Apr.22, 2013 | 8:18 AM haaretz.com
Elderly German suspected of being a Nazi guard: I was only a cook at Auschwitz
By Ofer Aderet

German prosecutors are seeking to indict a 93-year-old alleged Nazi war criminal whom they believe worked as a guard at the Auschwitz concentration camp during World War II.

Hans Lipschis is expected to be the first person brought to court as a result of a series of investigations launched by German officials several weeks ago into 50 alleged Auschwitz guards under suspicion of murder.

Lipschis, who was born in Lithuania in 1919 and was granted "ethnic German" status in 1943, is accused of working at Auschwitz-Birkenau as a member of the S.S. from 1941 to 1945. He is suspected of participating in murder and genocide.

Lipschis’ name was added a few weeks ago to a list of wanted Nazi criminals published by Dr. Efraim Zuroff, director of the Simon Wiesenthal Center’s office in Israel.
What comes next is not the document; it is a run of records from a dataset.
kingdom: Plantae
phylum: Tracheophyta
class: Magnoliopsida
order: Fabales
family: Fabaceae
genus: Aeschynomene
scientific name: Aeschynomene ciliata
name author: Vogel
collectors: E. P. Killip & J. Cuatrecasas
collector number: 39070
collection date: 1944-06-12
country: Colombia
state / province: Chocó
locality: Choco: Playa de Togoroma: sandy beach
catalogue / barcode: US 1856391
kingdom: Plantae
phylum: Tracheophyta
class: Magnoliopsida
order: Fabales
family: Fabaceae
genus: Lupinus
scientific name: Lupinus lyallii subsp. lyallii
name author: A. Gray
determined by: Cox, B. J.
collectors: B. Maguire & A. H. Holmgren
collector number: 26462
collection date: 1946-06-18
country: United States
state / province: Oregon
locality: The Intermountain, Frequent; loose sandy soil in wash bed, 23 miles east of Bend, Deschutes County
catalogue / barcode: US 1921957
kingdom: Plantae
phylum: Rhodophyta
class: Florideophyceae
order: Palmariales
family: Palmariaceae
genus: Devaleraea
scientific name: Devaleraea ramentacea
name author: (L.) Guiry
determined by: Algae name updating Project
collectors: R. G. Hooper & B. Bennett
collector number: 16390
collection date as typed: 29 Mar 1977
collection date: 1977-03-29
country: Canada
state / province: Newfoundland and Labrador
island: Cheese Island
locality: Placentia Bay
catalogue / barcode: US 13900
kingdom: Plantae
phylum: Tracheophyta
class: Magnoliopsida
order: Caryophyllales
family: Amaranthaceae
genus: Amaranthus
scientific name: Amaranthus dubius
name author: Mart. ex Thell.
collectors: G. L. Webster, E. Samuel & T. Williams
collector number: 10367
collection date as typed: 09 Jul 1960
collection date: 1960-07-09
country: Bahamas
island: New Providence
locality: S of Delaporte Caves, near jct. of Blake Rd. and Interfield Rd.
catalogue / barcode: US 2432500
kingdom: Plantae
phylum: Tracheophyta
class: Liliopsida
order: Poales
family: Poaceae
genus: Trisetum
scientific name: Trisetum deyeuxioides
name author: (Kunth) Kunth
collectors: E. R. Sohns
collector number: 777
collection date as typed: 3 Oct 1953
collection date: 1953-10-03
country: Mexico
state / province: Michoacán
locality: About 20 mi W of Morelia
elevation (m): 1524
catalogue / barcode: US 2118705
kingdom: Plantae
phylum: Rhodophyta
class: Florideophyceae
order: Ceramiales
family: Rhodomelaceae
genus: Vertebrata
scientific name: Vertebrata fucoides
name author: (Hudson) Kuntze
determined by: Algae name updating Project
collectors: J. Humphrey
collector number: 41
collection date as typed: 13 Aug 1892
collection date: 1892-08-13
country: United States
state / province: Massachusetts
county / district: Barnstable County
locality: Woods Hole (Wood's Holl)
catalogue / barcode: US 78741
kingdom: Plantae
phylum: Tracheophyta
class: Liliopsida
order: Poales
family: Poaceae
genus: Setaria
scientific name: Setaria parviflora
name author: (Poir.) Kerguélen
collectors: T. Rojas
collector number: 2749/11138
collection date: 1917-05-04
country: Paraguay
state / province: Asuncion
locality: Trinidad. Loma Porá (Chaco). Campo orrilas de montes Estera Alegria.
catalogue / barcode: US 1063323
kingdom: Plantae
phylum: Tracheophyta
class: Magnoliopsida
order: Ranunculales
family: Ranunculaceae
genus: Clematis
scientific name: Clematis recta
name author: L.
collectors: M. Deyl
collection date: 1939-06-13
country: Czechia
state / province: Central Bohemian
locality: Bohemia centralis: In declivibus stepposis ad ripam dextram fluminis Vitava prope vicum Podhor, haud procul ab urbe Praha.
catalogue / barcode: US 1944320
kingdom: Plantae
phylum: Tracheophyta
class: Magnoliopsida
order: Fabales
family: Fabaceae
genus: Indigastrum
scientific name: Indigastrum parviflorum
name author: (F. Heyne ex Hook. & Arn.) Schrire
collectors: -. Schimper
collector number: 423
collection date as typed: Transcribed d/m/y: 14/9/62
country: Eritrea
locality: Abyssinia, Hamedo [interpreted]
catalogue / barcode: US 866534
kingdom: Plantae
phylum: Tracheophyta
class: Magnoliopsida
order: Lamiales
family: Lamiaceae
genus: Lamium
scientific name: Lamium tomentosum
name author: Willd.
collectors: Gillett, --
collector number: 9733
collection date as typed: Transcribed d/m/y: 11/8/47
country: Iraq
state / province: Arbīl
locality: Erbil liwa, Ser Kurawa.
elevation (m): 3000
Michael Borgstede, a reporter who interviewed Lipschis for the German newspaper WELT am Sonntag, told Haaretz that “Lipschis denied the charges and claimed that he did not see the horrors committed at Auschwitz; rather he only heard about them.”

When asked if he worked at Auschwitz, Lipschis reportedly said, “Yes, as a cook, the entire time.”

“I didn’t see anything," Lipschis reportedly said of the mass murders carried out at Auschwitz, "but I heard about them.”

Yet the investigation by WELT am Sonntag revealed a story. Documents uncovered by the newspaper from the German national archive, as well as Polish archives, reveal that Lipschis served in the SS–Totenkopf Sturmbann, or Death’s Head Battalion, which guarded the camp.

In 1956, he fled to the United States and lived in Chicago for 26 years, but was deported to Germany in 1983 after he was reportedly identified by the U.S. as a Nazi war criminal. According to a JTA article from 1983, Lipschis was "the first Nazi war criminal to have been deported [by the United States] in more than 30 years for concealing his crimes."

For the next 30 years, Lipschis lived quietly in the German state of Baden-Württemberg.

Lipschis is one of 50 elderly Germans under investigation by German officials for allegedly working at Auschwitz as a security guard. “It is almost certain that he will be the first to be brought to court,” stated the German newspaper Die Welt.

Kurt Schrimm, who heads the German office for investigating Nazi crimes, told the German media a few weeks ago that the investigations had already led to information about numerous suspects, all of whom reside in Germany and are about 90 years old.

The legal precedent for the investigation was set in 2011 with the conviction of John Demjanjuk, who was found guilty in Germany of assisting in the murders of 28,000 Jews at the Sobibor concentration camp in Poland. Demjanjuk’s conviction at the time was unprecedented, as there were no witnesses to his offenses. The conviction was based on the fact that he served as a guard at a location where genocide took place, and based on the assumption that he assisted in the murders that were carried out while he was there. Demjanjuk died in Germany a year ago while waiting for an appeal hearing.